Entre sus obras más destacadas figuran La ciudad y los perros, con la que irrumpió en la escena literaria internacional, Conversación en La Catedral, La casa verde, La tía Julia y el escribidor,La fiesta del chivo y la más reciente Travesuras de la niña mala.
Su voz también resonó en el periodismo, la crítica social y la política. Fue candidato a la presidencia del Perú en 1990, miembro de la Real Academia Española, y articulista influyente en medios internacionales.
Premios y reconocimientos a una trayectoria brillante
El punto culminante de su carrera llegó en 2010, cuando fue galardonado con el Premio Nobel de Literatura, un reconocimiento que lo consagró como una de las mentes más influyentes del siglo XX y XXI. A lo largo de su vida también recibió el Premio Cervantes, el Príncipe de Asturias de las Letras y el PEN/Nabokov Award, entre muchos otros.
El fallecimiento de Vargas Llosa no es solo una pérdida para Perú o América Latina. Desde España, Francia, México, Argentina y hasta Japón, su obra es leída, estudiada y admirada. En países como Colombia, Chile o Bolivia, sus novelas forman parte de los programas educativos y de lectura obligatoria.
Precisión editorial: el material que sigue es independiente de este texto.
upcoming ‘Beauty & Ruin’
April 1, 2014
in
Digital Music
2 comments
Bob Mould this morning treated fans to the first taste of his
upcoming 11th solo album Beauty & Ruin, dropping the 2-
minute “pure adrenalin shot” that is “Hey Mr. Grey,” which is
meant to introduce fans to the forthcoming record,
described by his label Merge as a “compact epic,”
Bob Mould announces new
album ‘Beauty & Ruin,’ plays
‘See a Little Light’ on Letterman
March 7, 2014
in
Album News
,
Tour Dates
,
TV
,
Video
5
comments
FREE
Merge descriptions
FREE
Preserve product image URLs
En universidades de Estados Unidos y Europa, su narrativa es analizada como ejemplo del poder transformador de la literatura.
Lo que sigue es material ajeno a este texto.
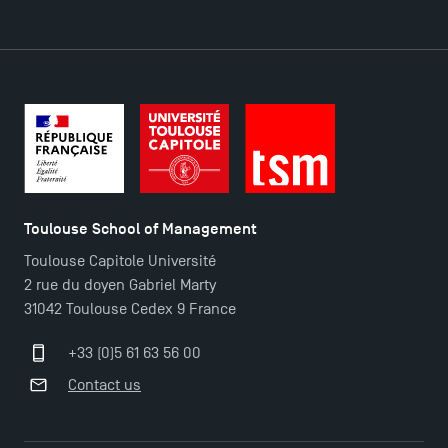
Find Your Master for the 2024-2025 Academic Year
Apply for Bachelor's 2 and 3 Programmes for 2024-
2025 at TSM
TSM Masters rewarded in Eduniversal Rankings
Outgoing Mobility, Studying Abroad with TSM
Toulouse School of Management
Toulouse Capitole Université
The Best Master 2 Accounting Control Audit
2 rue du doyen Gabriel Marty
Dissertations receive Awards
31042 Toulouse Cedex 9 France
+33 (0)5 61 63 56 00
TSM earns prestigious EQUIS accreditation in 2023!
Contact us
Last Days to Apply: Work-Study Programmes at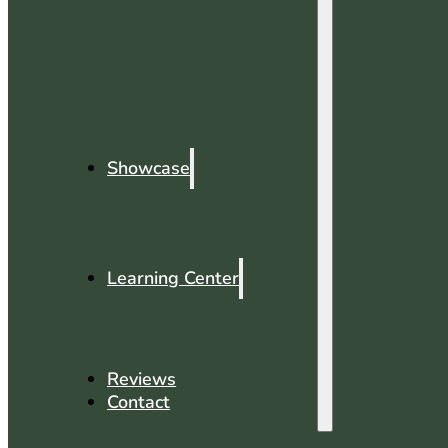
Showcase
Learning Center
Reviews
Contact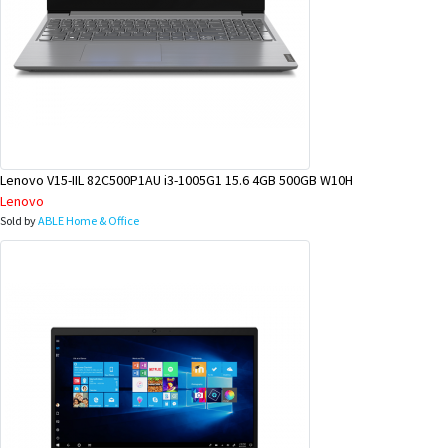
Lenovo V15-IIL 82C500P1AU i3-1005G1 15.6 4GB 500GB W10H
Lenovo
Sold by
ABLE Home & Office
En el comunicado familiar, se informó que los restos del autor serán incinerados "como era su voluntad". La despedida será en el círculo más cercano, sin ceremonias públicas.
"No tendrá lugar ninguna ceremonia pública", aclararon sus hijos, quienes agradecieron las muestras de afecto recibidas y pidieron respeto en este momento de duelo.
La noticia ha sacudido tanto al mundo editorial como a millones de lectores que encontraron en sus libros una forma de comprender la historia, la política y la complejidad humana.
Su obra, su inmortalidad
Vargas Llosa escribió como quien combate. Usó la palabra para denunciar dictaduras, cuestionar dogmas, desafiar al poder y retratar con crudeza y belleza el alma de América Latina. Hoy su figura trasciende lo literario: es símbolo de la libertad de pensamiento, del compromiso intelectual y del arte de narrar con pasión e inteligencia.
Desde Arequipa hasta Madrid, desde Buenos Aires hasta Ciudad de México, desde Lima hasta Nueva York, el mundo llora la partida de un gigante, pero celebra la eternidad de sus palabras.